» **WORK TO DO**
Return every line of the listing below verbatim, keeping the original order and formatting.

» **INFORMATION GIVEN**

════

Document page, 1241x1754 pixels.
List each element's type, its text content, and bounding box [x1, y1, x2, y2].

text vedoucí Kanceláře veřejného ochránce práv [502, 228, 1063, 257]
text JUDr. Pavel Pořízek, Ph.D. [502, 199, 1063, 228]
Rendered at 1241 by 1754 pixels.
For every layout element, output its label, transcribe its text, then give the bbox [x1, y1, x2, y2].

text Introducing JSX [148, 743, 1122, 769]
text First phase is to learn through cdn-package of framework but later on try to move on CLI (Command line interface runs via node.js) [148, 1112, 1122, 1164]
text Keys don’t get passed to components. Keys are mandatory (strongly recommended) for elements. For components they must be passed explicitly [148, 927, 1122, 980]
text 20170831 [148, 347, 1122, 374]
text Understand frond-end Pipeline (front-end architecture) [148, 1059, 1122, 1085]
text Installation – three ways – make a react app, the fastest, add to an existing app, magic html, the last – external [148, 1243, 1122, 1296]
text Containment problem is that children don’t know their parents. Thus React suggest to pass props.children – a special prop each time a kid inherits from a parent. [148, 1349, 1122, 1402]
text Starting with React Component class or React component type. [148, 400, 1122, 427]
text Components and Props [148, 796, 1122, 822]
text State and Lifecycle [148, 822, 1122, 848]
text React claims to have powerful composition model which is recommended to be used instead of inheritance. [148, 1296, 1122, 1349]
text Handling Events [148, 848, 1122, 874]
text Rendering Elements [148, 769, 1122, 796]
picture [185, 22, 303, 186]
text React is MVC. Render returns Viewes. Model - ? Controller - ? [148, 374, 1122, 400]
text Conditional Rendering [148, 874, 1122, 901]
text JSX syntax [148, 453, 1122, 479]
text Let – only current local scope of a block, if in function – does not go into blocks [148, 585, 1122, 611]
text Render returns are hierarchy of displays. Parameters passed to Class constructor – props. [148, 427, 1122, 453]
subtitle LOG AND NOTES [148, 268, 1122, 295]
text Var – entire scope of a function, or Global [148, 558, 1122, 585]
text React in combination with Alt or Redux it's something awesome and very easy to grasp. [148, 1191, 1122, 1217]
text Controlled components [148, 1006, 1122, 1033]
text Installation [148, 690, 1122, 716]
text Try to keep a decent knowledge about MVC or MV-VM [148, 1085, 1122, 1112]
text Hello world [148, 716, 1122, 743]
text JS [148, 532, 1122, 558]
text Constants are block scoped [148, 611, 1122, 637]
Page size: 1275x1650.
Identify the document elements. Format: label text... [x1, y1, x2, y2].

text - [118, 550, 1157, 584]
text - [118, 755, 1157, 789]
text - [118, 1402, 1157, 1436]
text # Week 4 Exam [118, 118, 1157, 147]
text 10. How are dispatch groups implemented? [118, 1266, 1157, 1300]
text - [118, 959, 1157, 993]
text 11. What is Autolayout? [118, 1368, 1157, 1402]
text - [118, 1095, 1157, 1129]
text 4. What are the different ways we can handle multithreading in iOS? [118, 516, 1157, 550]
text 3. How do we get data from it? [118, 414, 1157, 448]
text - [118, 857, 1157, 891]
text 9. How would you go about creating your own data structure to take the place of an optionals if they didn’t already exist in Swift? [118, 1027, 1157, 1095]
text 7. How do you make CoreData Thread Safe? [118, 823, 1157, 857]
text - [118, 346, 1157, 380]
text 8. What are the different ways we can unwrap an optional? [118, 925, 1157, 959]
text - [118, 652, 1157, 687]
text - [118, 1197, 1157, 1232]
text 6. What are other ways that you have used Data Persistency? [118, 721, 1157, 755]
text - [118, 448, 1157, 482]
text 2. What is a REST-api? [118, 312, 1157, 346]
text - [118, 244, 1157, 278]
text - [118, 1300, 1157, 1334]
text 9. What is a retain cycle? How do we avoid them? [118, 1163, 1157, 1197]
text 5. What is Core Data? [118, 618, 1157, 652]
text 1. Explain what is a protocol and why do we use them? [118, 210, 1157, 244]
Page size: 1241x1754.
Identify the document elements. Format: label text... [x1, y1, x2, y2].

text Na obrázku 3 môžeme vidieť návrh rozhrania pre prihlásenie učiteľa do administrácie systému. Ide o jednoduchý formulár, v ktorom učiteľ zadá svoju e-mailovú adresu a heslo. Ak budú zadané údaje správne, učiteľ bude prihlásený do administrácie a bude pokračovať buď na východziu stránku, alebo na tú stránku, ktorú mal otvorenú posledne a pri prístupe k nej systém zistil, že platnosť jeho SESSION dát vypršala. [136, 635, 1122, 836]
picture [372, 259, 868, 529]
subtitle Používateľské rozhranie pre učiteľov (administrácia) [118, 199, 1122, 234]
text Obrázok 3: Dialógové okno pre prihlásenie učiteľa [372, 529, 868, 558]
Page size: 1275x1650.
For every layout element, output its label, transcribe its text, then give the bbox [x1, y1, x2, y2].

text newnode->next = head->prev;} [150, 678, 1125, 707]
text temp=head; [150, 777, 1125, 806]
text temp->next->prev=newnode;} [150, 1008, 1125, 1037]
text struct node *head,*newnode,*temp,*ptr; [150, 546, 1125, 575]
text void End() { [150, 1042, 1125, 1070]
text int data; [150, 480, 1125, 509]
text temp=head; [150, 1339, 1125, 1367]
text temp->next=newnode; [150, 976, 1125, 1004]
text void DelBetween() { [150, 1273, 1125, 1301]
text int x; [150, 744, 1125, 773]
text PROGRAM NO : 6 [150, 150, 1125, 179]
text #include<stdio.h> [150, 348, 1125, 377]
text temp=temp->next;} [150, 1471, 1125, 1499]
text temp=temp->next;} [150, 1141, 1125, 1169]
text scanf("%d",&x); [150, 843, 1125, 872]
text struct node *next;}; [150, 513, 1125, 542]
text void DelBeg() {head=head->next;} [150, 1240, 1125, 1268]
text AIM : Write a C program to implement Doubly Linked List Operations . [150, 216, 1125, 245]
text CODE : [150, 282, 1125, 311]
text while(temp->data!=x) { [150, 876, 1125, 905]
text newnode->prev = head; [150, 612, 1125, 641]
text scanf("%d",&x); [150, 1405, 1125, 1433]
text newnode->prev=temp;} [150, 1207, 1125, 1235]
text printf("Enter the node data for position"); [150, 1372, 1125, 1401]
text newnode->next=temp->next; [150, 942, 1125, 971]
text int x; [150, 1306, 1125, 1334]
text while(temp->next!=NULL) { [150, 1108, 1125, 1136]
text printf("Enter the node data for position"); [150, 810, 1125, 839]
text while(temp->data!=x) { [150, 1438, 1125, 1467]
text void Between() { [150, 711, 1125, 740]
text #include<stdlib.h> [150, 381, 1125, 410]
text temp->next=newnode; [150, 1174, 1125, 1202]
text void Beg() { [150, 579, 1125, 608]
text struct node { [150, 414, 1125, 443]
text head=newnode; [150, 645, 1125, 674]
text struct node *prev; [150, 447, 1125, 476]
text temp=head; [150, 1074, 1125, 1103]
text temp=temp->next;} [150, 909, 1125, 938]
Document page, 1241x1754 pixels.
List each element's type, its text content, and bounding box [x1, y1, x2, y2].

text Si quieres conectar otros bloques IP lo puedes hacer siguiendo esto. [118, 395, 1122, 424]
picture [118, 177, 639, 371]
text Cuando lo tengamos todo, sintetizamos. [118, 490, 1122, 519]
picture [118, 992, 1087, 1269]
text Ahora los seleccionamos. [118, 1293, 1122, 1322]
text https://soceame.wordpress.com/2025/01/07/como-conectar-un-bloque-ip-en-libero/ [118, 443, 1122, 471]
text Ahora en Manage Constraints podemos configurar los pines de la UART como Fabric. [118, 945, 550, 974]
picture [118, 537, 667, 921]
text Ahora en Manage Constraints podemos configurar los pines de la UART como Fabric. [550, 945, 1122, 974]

════

» **WRITTEN RESPONSE**
Document page, 1241x1754 pixels.
List each element's type, its text content, and bounding box [x1, y1, x2, y2].

text vedoucí Kanceláře veřejného ochránce práv [502, 228, 1063, 257]
text JUDr. Pavel Pořízek, Ph.D. [502, 199, 1063, 228]
Rendered at 1241 by 1754 pixels.
For every layout element, output its label, transcribe its text, then give the bbox [x1, y1, x2, y2].

text Introducing JSX [148, 743, 1122, 769]
text First phase is to learn through cdn-package of framework but later on try to move on CLI (Command line interface runs via node.js) [148, 1112, 1122, 1164]
text Keys don’t get passed to components. Keys are mandatory (strongly recommended) for elements. For components they must be passed explicitly [148, 927, 1122, 980]
text 20170831 [148, 347, 1122, 374]
text Understand frond-end Pipeline (front-end architecture) [148, 1059, 1122, 1085]
text Installation – three ways – make a react app, the fastest, add to an existing app, magic html, the last – external [148, 1243, 1122, 1296]
text Containment problem is that children don’t know their parents. Thus React suggest to pass props.children – a special prop each time a kid inherits from a parent. [148, 1349, 1122, 1402]
text Starting with React Component class or React component type. [148, 400, 1122, 427]
text Components and Props [148, 796, 1122, 822]
text State and Lifecycle [148, 822, 1122, 848]
text React claims to have powerful composition model which is recommended to be used instead of inheritance. [148, 1296, 1122, 1349]
text Handling Events [148, 848, 1122, 874]
text Rendering Elements [148, 769, 1122, 796]
picture [185, 22, 303, 186]
text React is MVC. Render returns Viewes. Model - ? Controller - ? [148, 374, 1122, 400]
text Conditional Rendering [148, 874, 1122, 901]
text JSX syntax [148, 453, 1122, 479]
text Let – only current local scope of a block, if in function – does not go into blocks [148, 585, 1122, 611]
text Render returns are hierarchy of displays. Parameters passed to Class constructor – props. [148, 427, 1122, 453]
subtitle LOG AND NOTES [148, 268, 1122, 295]
text Var – entire scope of a function, or Global [148, 558, 1122, 585]
text React in combination with Alt or Redux it's something awesome and very easy to grasp. [148, 1191, 1122, 1217]
text Controlled components [148, 1006, 1122, 1033]
text Installation [148, 690, 1122, 716]
text Try to keep a decent knowledge about MVC or MV-VM [148, 1085, 1122, 1112]
text Hello world [148, 716, 1122, 743]
text JS [148, 532, 1122, 558]
text Constants are block scoped [148, 611, 1122, 637]
Page size: 1275x1650.
Identify the document elements. Format: label text... [x1, y1, x2, y2].

text - [118, 550, 1157, 584]
text - [118, 755, 1157, 789]
text - [118, 1402, 1157, 1436]
text # Week 4 Exam [118, 118, 1157, 147]
text 10. How are dispatch groups implemented? [118, 1266, 1157, 1300]
text - [118, 959, 1157, 993]
text 11. What is Autolayout? [118, 1368, 1157, 1402]
text - [118, 1095, 1157, 1129]
text 4. What are the different ways we can handle multithreading in iOS? [118, 516, 1157, 550]
text 3. How do we get data from it? [118, 414, 1157, 448]
text - [118, 857, 1157, 891]
text 9. How would you go about creating your own data structure to take the place of an optionals if they didn’t already exist in Swift? [118, 1027, 1157, 1095]
text 7. How do you make CoreData Thread Safe? [118, 823, 1157, 857]
text - [118, 346, 1157, 380]
text 8. What are the different ways we can unwrap an optional? [118, 925, 1157, 959]
text - [118, 652, 1157, 687]
text - [118, 1197, 1157, 1232]
text 6. What are other ways that you have used Data Persistency? [118, 721, 1157, 755]
text - [118, 448, 1157, 482]
text 2. What is a REST-api? [118, 312, 1157, 346]
text - [118, 244, 1157, 278]
text - [118, 1300, 1157, 1334]
text 9. What is a retain cycle? How do we avoid them? [118, 1163, 1157, 1197]
text 5. What is Core Data? [118, 618, 1157, 652]
text 1. Explain what is a protocol and why do we use them? [118, 210, 1157, 244]
Page size: 1241x1754.
Identify the document elements. Format: label text... [x1, y1, x2, y2].

text Na obrázku 3 môžeme vidieť návrh rozhrania pre prihlásenie učiteľa do administrácie systému. Ide o jednoduchý formulár, v ktorom učiteľ zadá svoju e-mailovú adresu a heslo. Ak budú zadané údaje správne, učiteľ bude prihlásený do administrácie a bude pokračovať buď na východziu stránku, alebo na tú stránku, ktorú mal otvorenú posledne a pri prístupe k nej systém zistil, že platnosť jeho SESSION dát vypršala. [136, 635, 1122, 836]
picture [372, 259, 868, 529]
subtitle Používateľské rozhranie pre učiteľov (administrácia) [118, 199, 1122, 234]
text Obrázok 3: Dialógové okno pre prihlásenie učiteľa [372, 529, 868, 558]
Page size: 1275x1650.
For every layout element, output its label, transcribe its text, then give the bbox [x1, y1, x2, y2].

text newnode->next = head->prev;} [150, 678, 1125, 707]
text temp=head; [150, 777, 1125, 806]
text temp->next->prev=newnode;} [150, 1008, 1125, 1037]
text struct node *head,*newnode,*temp,*ptr; [150, 546, 1125, 575]
text void End() { [150, 1042, 1125, 1070]
text int data; [150, 480, 1125, 509]
text temp=head; [150, 1339, 1125, 1367]
text temp->next=newnode; [150, 976, 1125, 1004]
text void DelBetween() { [150, 1273, 1125, 1301]
text int x; [150, 744, 1125, 773]
text PROGRAM NO : 6 [150, 150, 1125, 179]
text #include<stdio.h> [150, 348, 1125, 377]
text temp=temp->next;} [150, 1471, 1125, 1499]
text temp=temp->next;} [150, 1141, 1125, 1169]
text scanf("%d",&x); [150, 843, 1125, 872]
text struct node *next;}; [150, 513, 1125, 542]
text void DelBeg() {head=head->next;} [150, 1240, 1125, 1268]
text AIM : Write a C program to implement Doubly Linked List Operations . [150, 216, 1125, 245]
text CODE : [150, 282, 1125, 311]
text while(temp->data!=x) { [150, 876, 1125, 905]
text newnode->prev = head; [150, 612, 1125, 641]
text scanf("%d",&x); [150, 1405, 1125, 1433]
text newnode->prev=temp;} [150, 1207, 1125, 1235]
text printf("Enter the node data for position"); [150, 1372, 1125, 1401]
text newnode->next=temp->next; [150, 942, 1125, 971]
text int x; [150, 1306, 1125, 1334]
text while(temp->next!=NULL) { [150, 1108, 1125, 1136]
text printf("Enter the node data for position"); [150, 810, 1125, 839]
text while(temp->data!=x) { [150, 1438, 1125, 1467]
text void Between() { [150, 711, 1125, 740]
text #include<stdlib.h> [150, 381, 1125, 410]
text temp->next=newnode; [150, 1174, 1125, 1202]
text void Beg() { [150, 579, 1125, 608]
text struct node { [150, 414, 1125, 443]
text head=newnode; [150, 645, 1125, 674]
text struct node *prev; [150, 447, 1125, 476]
text temp=head; [150, 1074, 1125, 1103]
text temp=temp->next;} [150, 909, 1125, 938]
Document page, 1241x1754 pixels.
List each element's type, its text content, and bounding box [x1, y1, x2, y2].

text Si quieres conectar otros bloques IP lo puedes hacer siguiendo esto. [118, 395, 1122, 424]
picture [118, 177, 639, 371]
text Cuando lo tengamos todo, sintetizamos. [118, 490, 1122, 519]
picture [118, 992, 1087, 1269]
text Ahora los seleccionamos. [118, 1293, 1122, 1322]
text https://soceame.wordpress.com/2025/01/07/como-conectar-un-bloque-ip-en-libero/ [118, 443, 1122, 471]
text Ahora en Manage Constraints podemos configurar los pines de la UART como Fabric. [118, 945, 550, 974]
picture [118, 537, 667, 921]
text Ahora en Manage Constraints podemos configurar los pines de la UART como Fabric. [550, 945, 1122, 974]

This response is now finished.